En la edad media, el pueblo Marsi desapareció pero las tradiciones permanecieron de una u otra forma. La tradición cuenta que al llegar San Domenico di Sora limpió los campos de serpientes. Como agradecimiento, desde 1392, los habitantes de Cocullo organizan un desfile en el pueblo con su estatua y con serpientes en las calles.

San Domenico estuvo muy breve tiempo en Cocullo, pero dejó una muela y una herradura de la pata de su mula, las cuales se preservan como reliquias de alto valor: la muela sana las mordidas de serpientes venenosas mientras que la herradura tiene poderes curativos por mordidas de otros animales.

Al honrar a San Domenico, quien protegió a su gente de las mordidas de serpientes, implica que protege sus almas de “esa” otra serpiente, el enemigo eterno de Dios y del hombre.

Con el paso del tiempo, y desde ese año (1392) los fieles han ido al santuario de San Domenico para curarse de enfermedades, especialmente de mordidas de serpientes y, por extensión, de mordidas de perros rabiosos y dolores de muelas y dientes.

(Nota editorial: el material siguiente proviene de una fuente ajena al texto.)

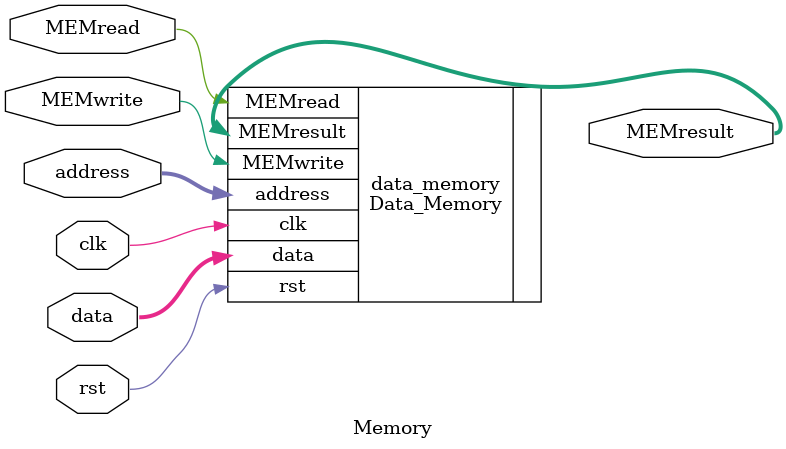
<source format=v>
module Memory(input clk,rst,MEMread,MEMwrite,
                input [31:0] address,data,
                output [31:0] MEMresult);
  
  Data_Memory data_memory(.clk(clk),
        .rst(rst),
        .MEMread(MEMread),
        .MEMwrite(MEMwrite),
        .address(address),
        .data(data),
        .MEMresult(MEMresult));
  
endmodule


</source>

Es una festividad que mezcla antiguos ritos paganos con tradiciones católicas.

La fiesta de San Domenico tiene lugar el 1 de mayo.

Semanas antes de la fiesta, jóvenes (que en su momento hubieran sido pastores) capturan las serpientes en el campo. No son venenosas. Luego de la festividad se les regresa al campo.

La festividad cuenta con varios ritos:


a) A las 11 de la mañana inicia la santa misa.

b) Al mediodía, la estatua de San Domenico es transportada a la plaza afuera de la iglesia, momento en donde los encantadores de serpientes (“serparo”) la cubren con serpientes e inicia la procesión.

c) En la procesión participan el alcalde, funcionarios, el obispo, párrocos, monaguillos, una banda, gente local y unas muchachas con vestidos típicos cargando el “ciambelli”, un pan local.

Del comportamiento de las serpientes durante la procesión se pueden deducir presagios: si las serpientes rodean la cabeza de la estatua, es un buen presagio para el próximo año.

d) La procesión recorre todo el pueblo en una ceremonia que dura como hora y media. Al final, la estatua se baja al suelo justo afuera de la iglesia, las serpientes se retiran y finamente la estatua se regresa a su lugar en el interior de la iglesia.

e) Dentro de la iglesia, los fieles jalan una cuerda con los dientes para hacer sonar una campana, como protección contra dolores de muelas/dientes durante el próximo año. Ahora cada persona muerde la cuerda con un pañuelo personal.

f) Se toma un poco de suelo bendito dentro de la iglesia, para esparcirlo sobre el campo, como protección durante el año próximo.

g) Los fieles besan el relicario con la muela de San Domenico. Después de cada beso, el padre limpia el relicario para el siguiente fiel (dado que usa la misma servilleta una y otra vez, quizá simplemente embarra más la saliva del fiel previo).


Luego de la ceremonia, muchos visitantes se toman fotos con las serpientes, quienes son las protagonistas de la festividad.